Background Core fucosylation (addition of fucose in α-1,6-linkage to core N-acetylglucosamine of N-glycans) catalyzed by fucosyltransferase 8 (FUT8) is critical for signaling receptors involved in many physiological and pathological processes such as cell growth, adhesion, and tumor metastasis. Transforming growth factor-β (TGF-β)-induced epithelial–mesenchymal transition (EMT) regulates the invasion and metastasis of breast tumors. However, whether receptor core fucosylation affects TGF-β signaling during breast cancer progression remains largely unknown.

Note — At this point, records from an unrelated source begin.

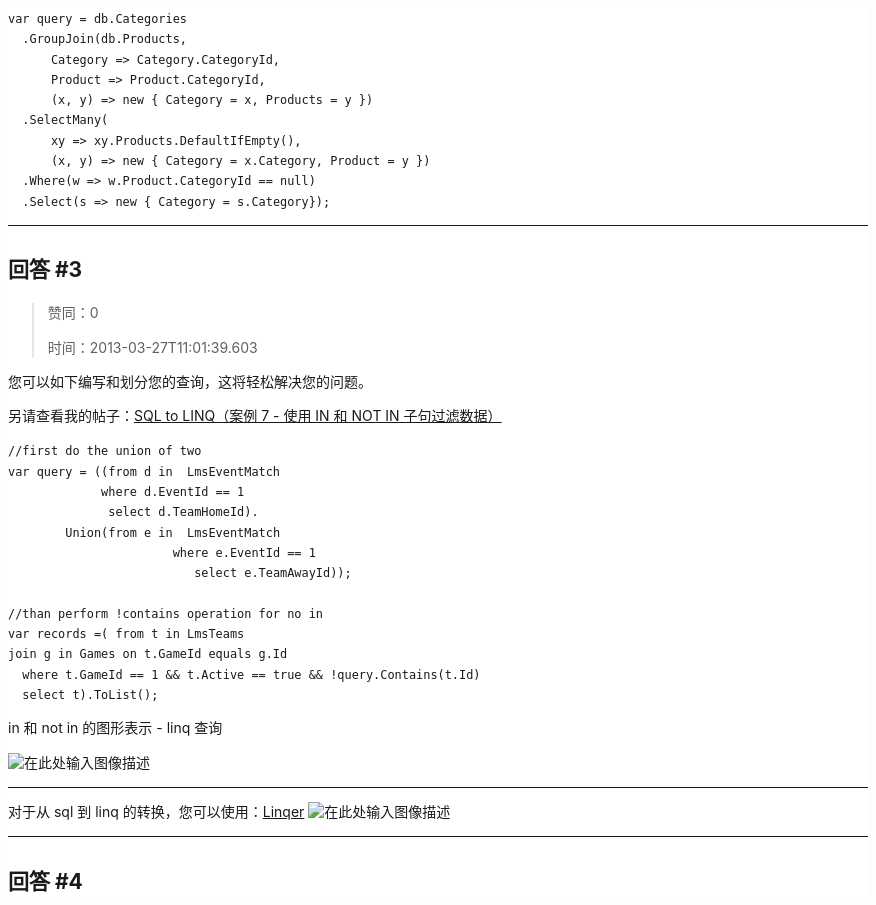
```
var query = db.Categories    
  .GroupJoin(db.Products,
      Category => Category.CategoryId,
      Product => Product.CategoryId,
      (x, y) => new { Category = x, Products = y })
  .SelectMany(
      xy => xy.Products.DefaultIfEmpty(),
      (x, y) => new { Category = x.Category, Product = y })
  .Where(w => w.Product.CategoryId == null)
  .Select(s => new { Category = s.Category}); 
```

* * *

## 回答 #3

> 赞同：0
> 
> 时间：2013-03-27T11:01:39.603

您可以如下编写和划分您的查询，这将轻松解决您的问题。

另请查看我的帖子：[SQL to LINQ（案例 7 - 使用 IN 和 NOT IN 子句过滤数据）](http://pranayamr.blogspot.in/2010/12/sql-to-linq-case-7-filter-data-by-using_15.html)

```
//first do the union of two
var query = ((from d in  LmsEventMatch 
             where d.EventId == 1
              select d.TeamHomeId).
        Union(from e in  LmsEventMatch 
                       where e.EventId == 1
                          select e.TeamAwayId));

//than perform !contains operation for no in
var records =( from t in LmsTeams
join g in Games on t.GameId equals g.Id
  where t.GameId == 1 && t.Active == true && !query.Contains(t.Id)
  select t).ToList(); 
```

in 和 not in 的图形表示 - linq 查询

![在此处输入图像描述](../Images/c73b6ac751a4882a5460d1a3eb131bae.png)

* * *

对于从 sql 到 linq 的转换，您可以使用：[Linqer](http://www.sqltolinq.com/) ![在此处输入图像描述](../Images/2400741f73ca1e1acbb60e01c9586bc0.png)

* * *

## 回答 #4
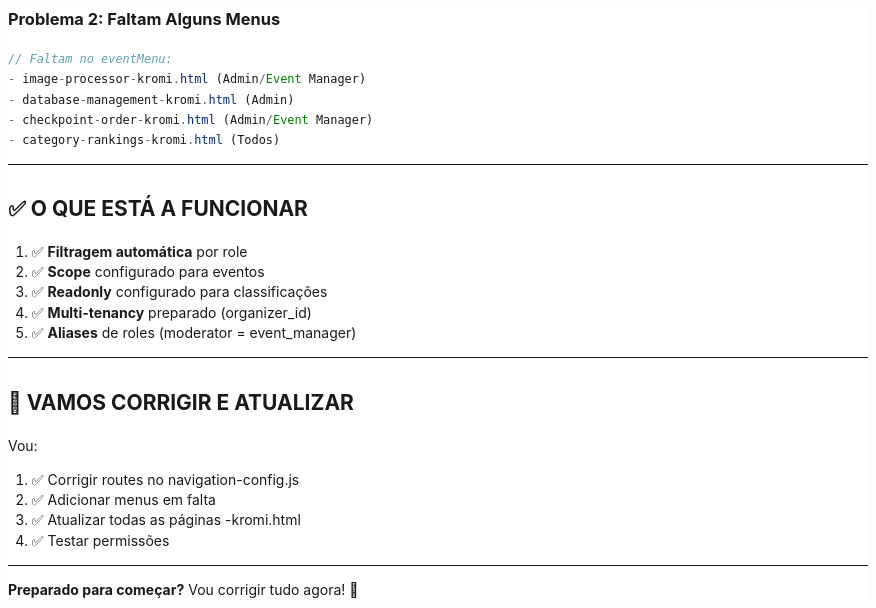 ### **Problema 2: Faltam Alguns Menus**
```javascript
// Faltam no eventMenu:
- image-processor-kromi.html (Admin/Event Manager)
- database-management-kromi.html (Admin)
- checkpoint-order-kromi.html (Admin/Event Manager)
- category-rankings-kromi.html (Todos)
```

---

## ✅ O QUE ESTÁ A FUNCIONAR

1. ✅ **Filtragem automática** por role
2. ✅ **Scope** configurado para eventos
3. ✅ **Readonly** configurado para classificações
4. ✅ **Multi-tenancy** preparado (organizer_id)
5. ✅ **Aliases** de roles (moderator = event_manager)

---

## 🚀 VAMOS CORRIGIR E ATUALIZAR

Vou:
1. ✅ Corrigir routes no navigation-config.js
2. ✅ Adicionar menus em falta
3. ✅ Atualizar todas as páginas -kromi.html
4. ✅ Testar permissões

---

**Preparado para começar?** Vou corrigir tudo agora! 🎯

Method In this study, gene expression profiling and western blot were used to validate the EMT-associated expression of FUT8. Lentivirus-mediated gain-of-function study, short hairpin RNA (shRNA) or CRISPR/Cas9-mediated loss-of-function studies and pharmacological inhibition of FUT8 were used to elucidate the molecular function of FUT8 during TGF-β-induced EMT in breast carcinoma cells. In addition, lectin blot, luciferase assay, and in vitro ligand binding assay were employed to demonstrate the involvement of FUT8 in the TGF-β1 signaling pathway. The role of FUT8 in breast cancer migration, invasion, and metastasis was confirmed using an in vitro transwell assay and mammary fat pad xenograft in vivo tumor model. Results Gene expression profiling analysis revealed that FUT8 is upregulated in TGF-β-induced EMT; the process was associated with the migratory and invasive abilities of several breast carcinoma cell lines. Gain-of-function and loss-of-function studies demonstrated that FUT8 overexpression stimulated the EMT process, whereas FUT8 knockdown suppressed the invasiveness of highly aggressive breast carcinoma cells. Furthermore, TGF-β receptor complexes might be core fucosylated by FUT8 to facilitate TGF-β binding and enhance downstream signaling. Importantly, FUT8 inhibition suppressed the invasive ability of highly metastatic breast cancer cells and impaired their lung metastasis. Conclusions Our results reveal a positive feedback mechanism of FUT8-mediated receptor core fucosylation that promotes TGF-β signaling and EMT, thus stimulating breast cancer cell invasion and metastasis.